03 April 2011

Gilder, Negroponte, and Barlow: information, freedom, and individualism

In another class, my professor was recalling a trip to South America. She said that people there were in unimaginable poverty, wearing rags and living in huts made of sticks and mud. But everywhere you could see extension cords running over train tracks and into the nearest town, because all of these people, despite crippling poverty, just couldn’t go without TV. George Gilder addresses this in his essays, writing that the televisions became “a substitute hearth” for poor people, a symbol of home and family, a comfort “glowing constantly” in the living room (8). He recounts moments in history: movements the TV fueled, events it recast and politicized. BUT, he notes, all of this is over. The television is not a sustainable medium anymore; the internet is replacing it. Why?
Now at first, I thought Gilder might be writing a sneaky socialist metaphor, what with “the overthrow of television was already assured at the moment of its initial triumph,” and all that talk about decentralization (10). But he claims later that “the telecomputer will enrich and strengthen democracy and capitalism” (18). He writes that original technology centralized control in the broadcast stations and made the individual machine weak and independent. The television’s only operation was displaying the work that was done by the broadcasting center… “the system’s intelligence” was all in one place (12). But then the televisions became the processors or the ‘translators. The ‘intelligence’ became decentralized, and the viewer could control how s/he viewed the message with a remote control. The television shifted from an extension of the broadcast center’s will to an extension of the individual’s will, and this idea became the PC. Now we are moving toward a network system, instead of a broadcast culture. Specialized interest publications are becoming common, because the medium does not have to debase itself to appeal to everyone. The internet can appeal to people’s “civilized concerns” because its market is “segmented” (20). I would be VERY interested to hear what you all think of THIS claim. As a google-searcher who is regrettably unaware of most existing double entendres, I beg to differ.  
Ok, so democracy I get. But how has decentralized culture helped capitalism? Specifically, I’m thinking of these ‘special interest’ publications he references. Sure, there may be more bird watching and embroidery enthusiast websites than there ever were television programs, but are they really profitable?

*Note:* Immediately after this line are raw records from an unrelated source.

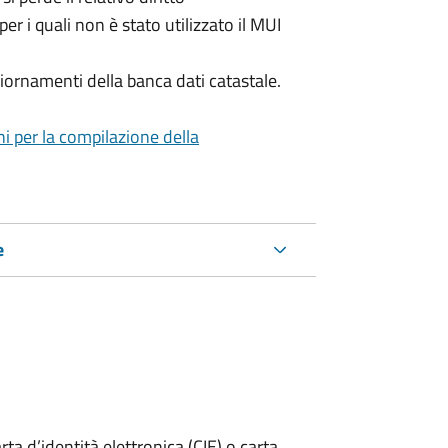
per i quali non è stato utilizzato il MUI
iornamenti della banca dati catastale.
ni per la compilazione della
e
rta d’identità elettronica (CIE) o carta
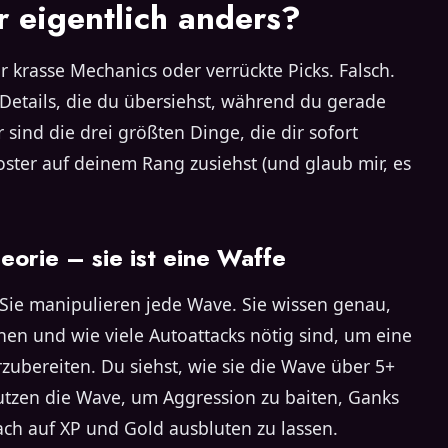
 eigentlich anders?
r krasse Mechanics oder verrückte Picks. Falsch.
 Details, die du übersiehst, während du gerade
 sind die drei größten Dinge, die dir sofort
ster auf deinem Rang zusiehst (und glaub mir, es
heorie – sie ist eine Waffe
r. Sie manipulieren jede Wave. Sie wissen genau,
hen und wie viele Autoattacks nötig sind, um eine
zubereiten. Du siehst, wie sie die Wave über 5+
nutzen die Wave, um Aggression zu baiten, Ganks
ch auf XP und Gold ausbluten zu lassen.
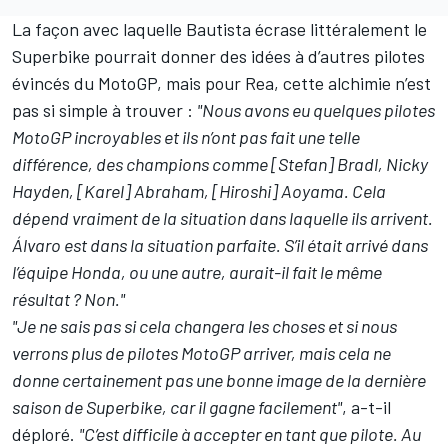
La façon avec laquelle Bautista écrase littéralement le
Superbike pourrait donner des idées à d’autres pilotes
évincés du MotoGP, mais pour Rea, cette alchimie n’est
pas si simple à trouver :
"Nous avons eu quelques pilotes
MotoGP incroyables et ils n’ont pas fait une telle
différence, des champions comme [Stefan] Bradl, Nicky
Hayden, [Karel] Abraham, [Hiroshi] Aoyama. Cela
dépend vraiment de la situation dans laquelle ils arrivent.
Álvaro est dans la situation parfaite. S’il était arrivé dans
l’équipe Honda, ou une autre, aurait-il fait le même
résultat ? Non."
"Je ne sais pas si cela changera les choses et si nous
verrons plus de pilotes MotoGP arriver, mais cela ne
donne certainement pas une bonne image de la dernière
saison de Superbike, car il gagne facilement"
, a-t-il
déploré.
"C’est difficile à accepter en tant que pilote. Au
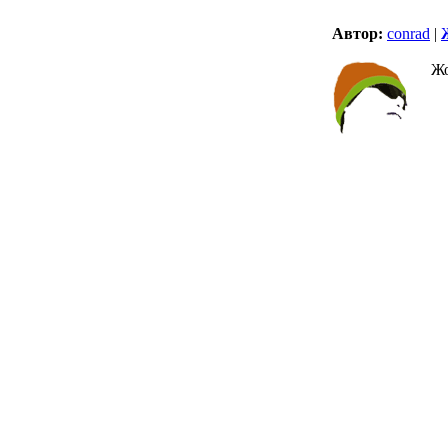
Автор:
conrad
|
Жо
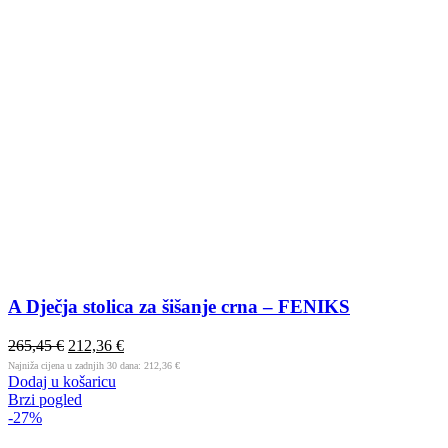
A Dječja stolica za šišanje crna – FENIKS
265,45
€
212,36
€
Najniža cijena u zadnjih 30 dana:
212,36
€
Dodaj u košaricu
Brzi pogled
-27%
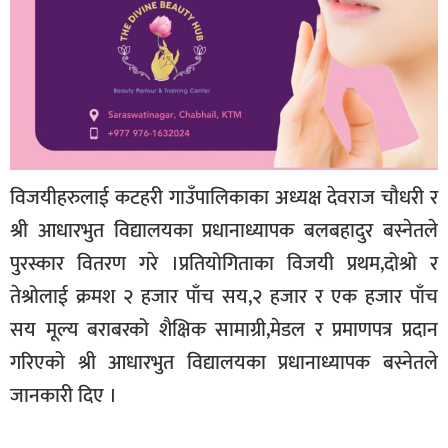
विजयीहरुलाई कटहरी गाउँपालिकाका अध्यक्ष देवराज चौधरी र
श्री आधारभुत विद्यालयका प्रधानाध्यापक बलबहादुर बस्नेतले
पुरस्कार वितरण गरे ।प्रतियोगिताका विजयी प्रथम,दोश्रो र
तेश्रोलाई क्रमश २ हजार पाँच सय,२ हजार र एक हजार पाँच
सय मूल्य बराबरको शैक्षिक सामाग्री,मेडल र प्रमाणपत्र प्रदान
गरिएको श्री आधारभुत विद्यालयका प्रधानाध्यापक बस्नेतले
जानकारी दिए ।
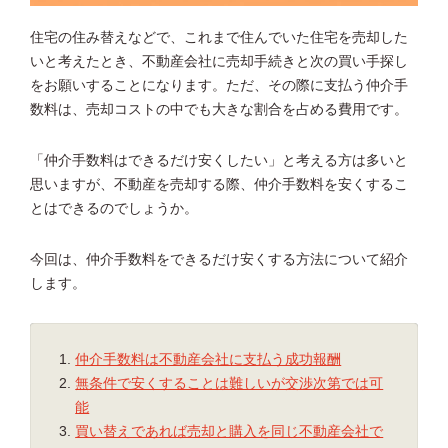
住宅の住み替えなどで、これまで住んでいた住宅を売却した
いと考えたとき、不動産会社に売却手続きと次の買い手探し
をお願いすることになります。ただ、その際に支払う仲介手
数料は、売却コストの中でも大きな割合を占める費用です。
「仲介手数料はできるだけ安くしたい」と考える方は多いと
思いますが、不動産を売却する際、仲介手数料を安くするこ
とはできるのでしょうか。
今回は、仲介手数料をできるだけ安くする方法について紹介
します。
仲介手数料は不動産会社に支払う成功報酬
無条件で安くすることは難しいが交渉次第では可
能
買い替えであれば売却と購入を同じ不動産会社で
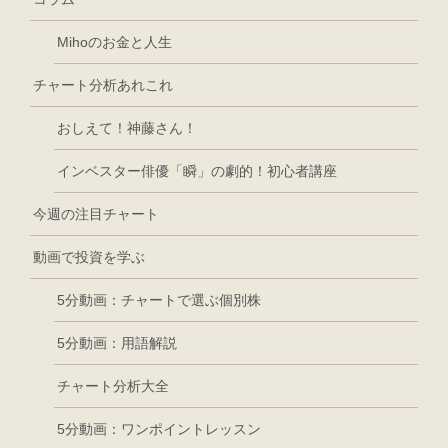
Mihoのお金と人生
チャート分析あれこれ
おしえて！神藤さん！
インベスター俳優「瞬」の劇的！初心者講座
今週の注目チャート
動画で投資を学ぶ
5分動画：チャートで選ぶ個別株
5分動画：用語解説
チャート分析大全
5分動画：ワンポイントレッスン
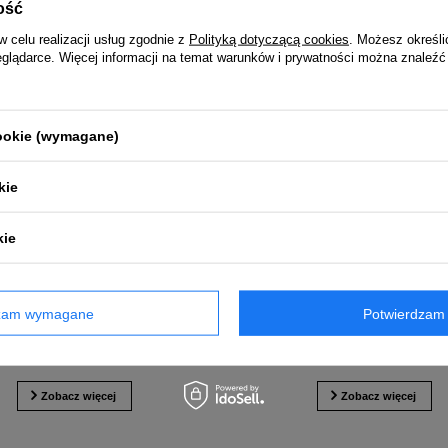
ość
w celu realizacji usług zgodnie z
Polityką dotyczącą cookies
. Możesz określi
eglądarce. Więcej informacji na temat warunków i prywatności można znaleźć
cookie (wymagane)
kie
kie
oto Softbox 4' Octa White
Profoto Softbox 2x3' W
dzam wymagane
Potwierdzam 
2 490,00 zł
2 290,00 zł
Zobacz więcej
Zobacz więcej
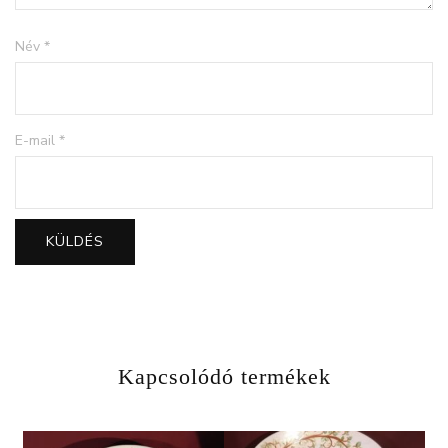
Név
*
E-mail
*
Kapcsolódó termékek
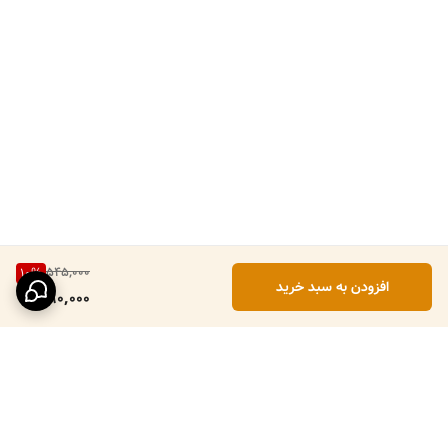
545,000
10
%
افزودن به سبد خرید
490,000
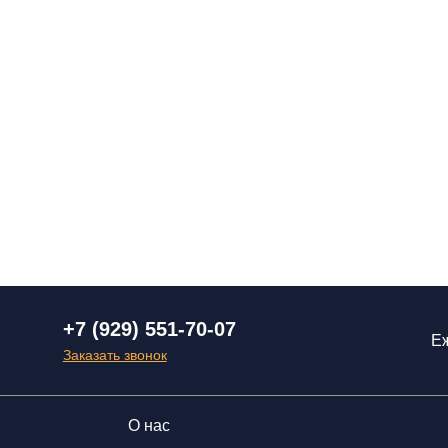
+7 (929) 551-70-07
Еж
Заказать звонок
О нас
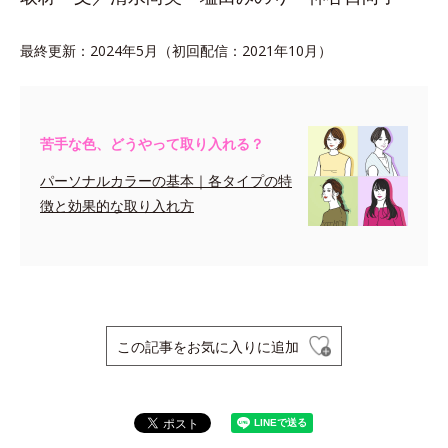
最終更新：2024年5月（初回配信：2021年10月）
苦手な色、どうやって取り入れる？
パーソナルカラーの基本｜各タイプの特
徴と効果的な取り入れ方
この記事をお気に入りに追加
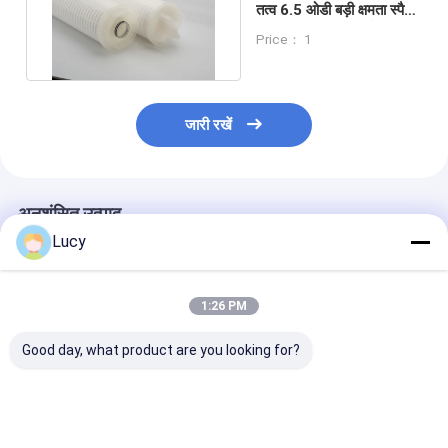
तत्व 6.5 ओडी बड़ी क्षमता स्पैन
20/40/60 इंच लंबाई
Price： 1
जारी रखें
अनुशंसित उत्पाद
Lucy
1:26 PM
Good day, what product are you looking for?
चीनी कारखाने ने उच्च प्रवाह
बहुप्रोपाइलीन सामग्री का
समुद्री जल अलवणीकर
फिल्टर कारतूस का निर्माण
उपयोग करके समुद्री जल
उपचार के लिए
किया है जिसमें समुद्र के पानी
निस्पंदन के लिए बड़े व्यास के
पॉलीप्रोपाइलीन उच्च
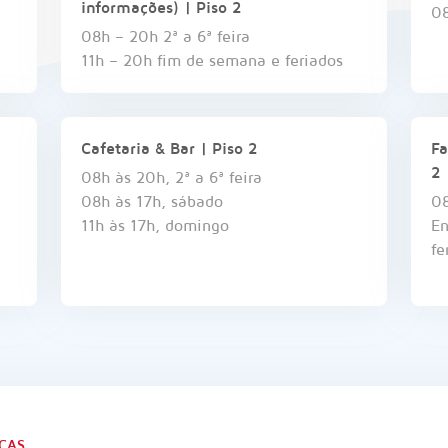
informações) | Piso 2
08
08h – 20h 2ª a 6ª feira
11h – 20h fim de semana e feriados
Cafetaria & Bar | Piso 2
Fa
2
08h às 20h, 2ª a 6ª feira
08h às 17h, sábado
08
11h às 17h, domingo
En
fe
ICAS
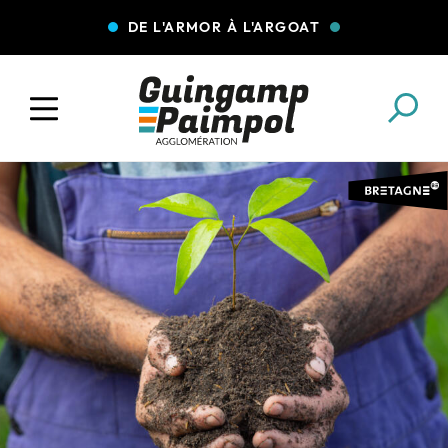
DE L'ARMOR À L'ARGOAT
COLLECTE DES DÉCHETS
EAU ET ASSAINISSEMENT
ENFANCE JEUNESSE
L'AGGLO' RECRUTE
ASSOCIATIONS
PISCINES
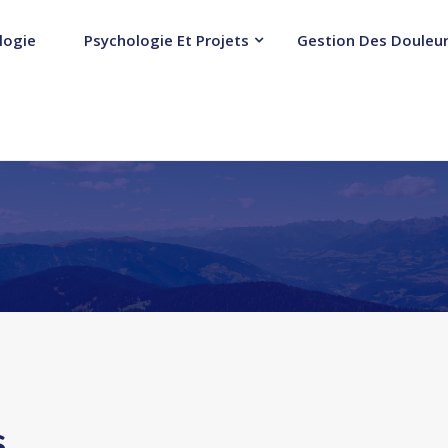
logie
Psychologie Et Projets
Gestion Des Douleur
s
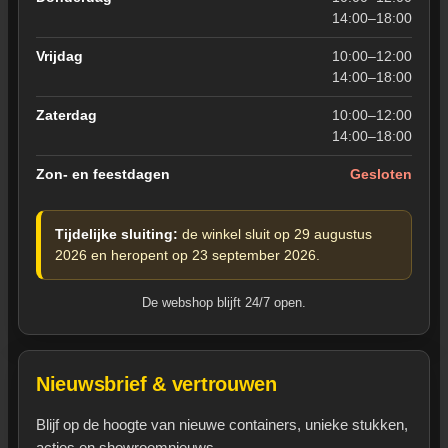
14:00–18:00
Vrijdag
10:00–12:00
14:00–18:00
Zaterdag
10:00–12:00
14:00–18:00
Zon- en feestdagen
Gesloten
Tijdelijke sluiting:
de winkel sluit op 29 augustus
2026 en heropent op 23 september 2026.
De webshop blijft 24/7 open.
Nieuwsbrief & vertrouwen
Blijf op de hoogte van nieuwe containers, unieke stukken,
acties en showroomnieuws.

Also, thinking about ‘freedom of the net’ and all of Barlow’s stuff, how similar are internet service providers to broadcast stations? They do not have the power to decide what you see specifically, but to a certain extent they have the power to control who sees the content of the internet. If you don’t pay your bill, you’re cut off. I know this isn’t censorship exactly, but the information is only free comparatively. It is not actually available to everyone. Is it just like television but with more channels? Gilder says that individuals become processors and transmittors in the new internet culture (Kind of like Benjamin’s author as producer) (18). Does this solve the problem?